Closed ludovicus3 closed 4 months ago
Thank you for sending this in. Am I getting it right the flow is mostly
1) Polling action is started
2) It polls a couple of times
3) A timeout comes in, but the action overrides process_timeout
so that it doesn't fail
4) The action suspends
5) Next poll comes in and the polling goes on
Did I get that right? What would be the use case for implementing process_timeout
without having the action fail or suspend itself? Making it succeed on timeout?
So in process_timeout, I write to external_task. Then suspend gets called. Eventually poll_external_task gets called and overwrites external_task. I have to add an extra line to my poll_external_task to check if external_task ==
Right, that is a scenario we never really considered, thank you for the explanation. Please do let me think on it for a bit
Sure, perhaps the question I considered myself when investigating my issue will help you.

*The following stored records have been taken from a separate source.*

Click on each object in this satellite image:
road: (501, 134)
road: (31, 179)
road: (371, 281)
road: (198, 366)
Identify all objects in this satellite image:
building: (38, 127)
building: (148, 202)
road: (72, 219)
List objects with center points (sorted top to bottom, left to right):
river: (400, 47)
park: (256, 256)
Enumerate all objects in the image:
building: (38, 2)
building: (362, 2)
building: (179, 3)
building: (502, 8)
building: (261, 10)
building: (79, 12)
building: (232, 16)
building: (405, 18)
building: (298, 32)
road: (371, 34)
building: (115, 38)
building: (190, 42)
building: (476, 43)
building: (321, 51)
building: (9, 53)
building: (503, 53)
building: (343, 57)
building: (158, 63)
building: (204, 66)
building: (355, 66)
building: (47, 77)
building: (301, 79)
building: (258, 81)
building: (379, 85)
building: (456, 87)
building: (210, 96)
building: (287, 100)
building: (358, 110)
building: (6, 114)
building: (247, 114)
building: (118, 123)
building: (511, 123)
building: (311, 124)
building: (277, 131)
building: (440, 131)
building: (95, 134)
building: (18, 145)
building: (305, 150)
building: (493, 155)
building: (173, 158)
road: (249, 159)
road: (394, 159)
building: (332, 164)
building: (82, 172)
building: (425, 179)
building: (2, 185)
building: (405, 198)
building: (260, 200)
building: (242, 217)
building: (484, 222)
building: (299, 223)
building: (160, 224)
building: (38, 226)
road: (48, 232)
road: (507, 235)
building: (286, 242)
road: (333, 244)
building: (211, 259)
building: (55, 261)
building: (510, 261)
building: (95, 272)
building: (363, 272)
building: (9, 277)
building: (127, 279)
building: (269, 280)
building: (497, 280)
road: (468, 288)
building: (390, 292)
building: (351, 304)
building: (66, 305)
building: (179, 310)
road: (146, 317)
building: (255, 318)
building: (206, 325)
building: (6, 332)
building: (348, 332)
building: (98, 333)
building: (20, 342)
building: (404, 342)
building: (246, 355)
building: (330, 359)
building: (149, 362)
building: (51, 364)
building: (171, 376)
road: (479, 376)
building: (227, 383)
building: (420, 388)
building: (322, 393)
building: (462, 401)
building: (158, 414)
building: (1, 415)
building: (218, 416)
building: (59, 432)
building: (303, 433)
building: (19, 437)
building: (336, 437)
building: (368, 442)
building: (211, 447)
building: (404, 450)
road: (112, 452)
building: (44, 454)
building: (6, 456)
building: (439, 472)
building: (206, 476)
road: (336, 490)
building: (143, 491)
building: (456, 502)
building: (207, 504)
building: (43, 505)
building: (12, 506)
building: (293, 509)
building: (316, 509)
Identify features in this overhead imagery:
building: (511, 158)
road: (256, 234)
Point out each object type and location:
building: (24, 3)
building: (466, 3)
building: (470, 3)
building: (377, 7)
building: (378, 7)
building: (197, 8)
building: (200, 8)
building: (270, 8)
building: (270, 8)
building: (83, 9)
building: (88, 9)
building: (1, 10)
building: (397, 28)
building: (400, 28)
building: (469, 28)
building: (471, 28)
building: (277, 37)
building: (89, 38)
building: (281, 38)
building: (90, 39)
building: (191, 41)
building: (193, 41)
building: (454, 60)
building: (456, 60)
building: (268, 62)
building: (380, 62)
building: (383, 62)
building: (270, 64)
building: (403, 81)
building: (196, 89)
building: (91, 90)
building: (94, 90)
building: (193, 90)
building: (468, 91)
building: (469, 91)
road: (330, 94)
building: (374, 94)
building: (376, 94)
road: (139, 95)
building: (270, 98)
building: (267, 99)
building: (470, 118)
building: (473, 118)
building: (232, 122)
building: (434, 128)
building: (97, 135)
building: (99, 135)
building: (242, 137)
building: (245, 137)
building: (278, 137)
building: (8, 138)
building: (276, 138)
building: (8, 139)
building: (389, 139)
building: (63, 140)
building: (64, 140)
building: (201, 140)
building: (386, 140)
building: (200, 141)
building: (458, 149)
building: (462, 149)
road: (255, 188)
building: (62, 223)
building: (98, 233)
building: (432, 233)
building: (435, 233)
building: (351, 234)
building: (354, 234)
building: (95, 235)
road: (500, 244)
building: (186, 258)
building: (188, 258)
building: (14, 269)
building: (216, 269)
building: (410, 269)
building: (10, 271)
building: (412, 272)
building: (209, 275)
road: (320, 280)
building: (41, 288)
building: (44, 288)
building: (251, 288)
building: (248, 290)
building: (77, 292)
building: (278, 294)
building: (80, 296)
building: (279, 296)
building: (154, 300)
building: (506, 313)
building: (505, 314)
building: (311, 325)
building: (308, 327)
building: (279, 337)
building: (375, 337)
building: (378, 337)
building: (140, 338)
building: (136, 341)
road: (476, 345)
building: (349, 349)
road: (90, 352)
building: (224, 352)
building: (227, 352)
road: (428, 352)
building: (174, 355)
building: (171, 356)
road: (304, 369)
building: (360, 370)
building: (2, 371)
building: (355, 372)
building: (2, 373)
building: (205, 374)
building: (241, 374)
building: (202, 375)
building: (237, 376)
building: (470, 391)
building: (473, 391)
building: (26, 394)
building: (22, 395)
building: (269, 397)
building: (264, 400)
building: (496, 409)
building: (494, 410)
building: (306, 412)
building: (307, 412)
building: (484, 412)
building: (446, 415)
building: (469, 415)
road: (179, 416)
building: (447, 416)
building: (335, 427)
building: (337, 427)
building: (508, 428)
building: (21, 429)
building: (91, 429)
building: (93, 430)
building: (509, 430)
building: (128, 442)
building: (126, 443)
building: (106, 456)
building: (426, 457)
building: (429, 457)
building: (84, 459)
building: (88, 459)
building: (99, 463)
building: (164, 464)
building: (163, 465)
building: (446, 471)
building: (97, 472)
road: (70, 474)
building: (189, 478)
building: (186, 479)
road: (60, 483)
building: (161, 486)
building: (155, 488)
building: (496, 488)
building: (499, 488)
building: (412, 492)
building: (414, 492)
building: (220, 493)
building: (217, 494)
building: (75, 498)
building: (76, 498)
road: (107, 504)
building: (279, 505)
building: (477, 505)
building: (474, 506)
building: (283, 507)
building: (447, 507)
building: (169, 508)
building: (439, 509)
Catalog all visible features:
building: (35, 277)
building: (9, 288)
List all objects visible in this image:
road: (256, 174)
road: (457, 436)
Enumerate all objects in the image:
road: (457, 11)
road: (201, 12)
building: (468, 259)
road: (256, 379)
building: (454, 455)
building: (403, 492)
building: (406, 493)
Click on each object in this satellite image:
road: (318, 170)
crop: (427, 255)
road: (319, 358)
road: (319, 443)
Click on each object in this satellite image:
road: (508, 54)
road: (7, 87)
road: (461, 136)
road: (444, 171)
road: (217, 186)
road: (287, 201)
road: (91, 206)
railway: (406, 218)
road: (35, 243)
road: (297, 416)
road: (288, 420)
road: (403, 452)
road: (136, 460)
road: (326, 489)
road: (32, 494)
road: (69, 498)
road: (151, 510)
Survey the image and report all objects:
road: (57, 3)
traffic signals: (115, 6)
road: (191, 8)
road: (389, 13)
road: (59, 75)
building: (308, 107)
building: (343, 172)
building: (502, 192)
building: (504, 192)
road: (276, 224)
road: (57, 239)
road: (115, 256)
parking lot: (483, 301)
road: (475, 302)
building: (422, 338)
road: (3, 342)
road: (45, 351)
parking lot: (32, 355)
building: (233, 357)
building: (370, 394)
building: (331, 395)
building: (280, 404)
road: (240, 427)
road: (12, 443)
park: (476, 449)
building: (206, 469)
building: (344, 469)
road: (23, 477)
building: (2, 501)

Does the suspend after process_timeout ever get reached if fail is called or an exception raised in process_timeout?
I believe the answer is no, but if I'm wrong, then this commit may break things.
Does the suspend after process_timeout ever get reached if fail is called or an exception raised in process_timeout?
You are correct, it should not, however I'm aware of code where people appear to override process_timeout in a way that it sometimes does not raise/fail and then they rely on the suspend being called. Let me check with them and I'll get back to you
The suspend after timeout can cause a race condition with poll_external_task or resume_external_action if process_timeout doesn't call fail or raise an exception.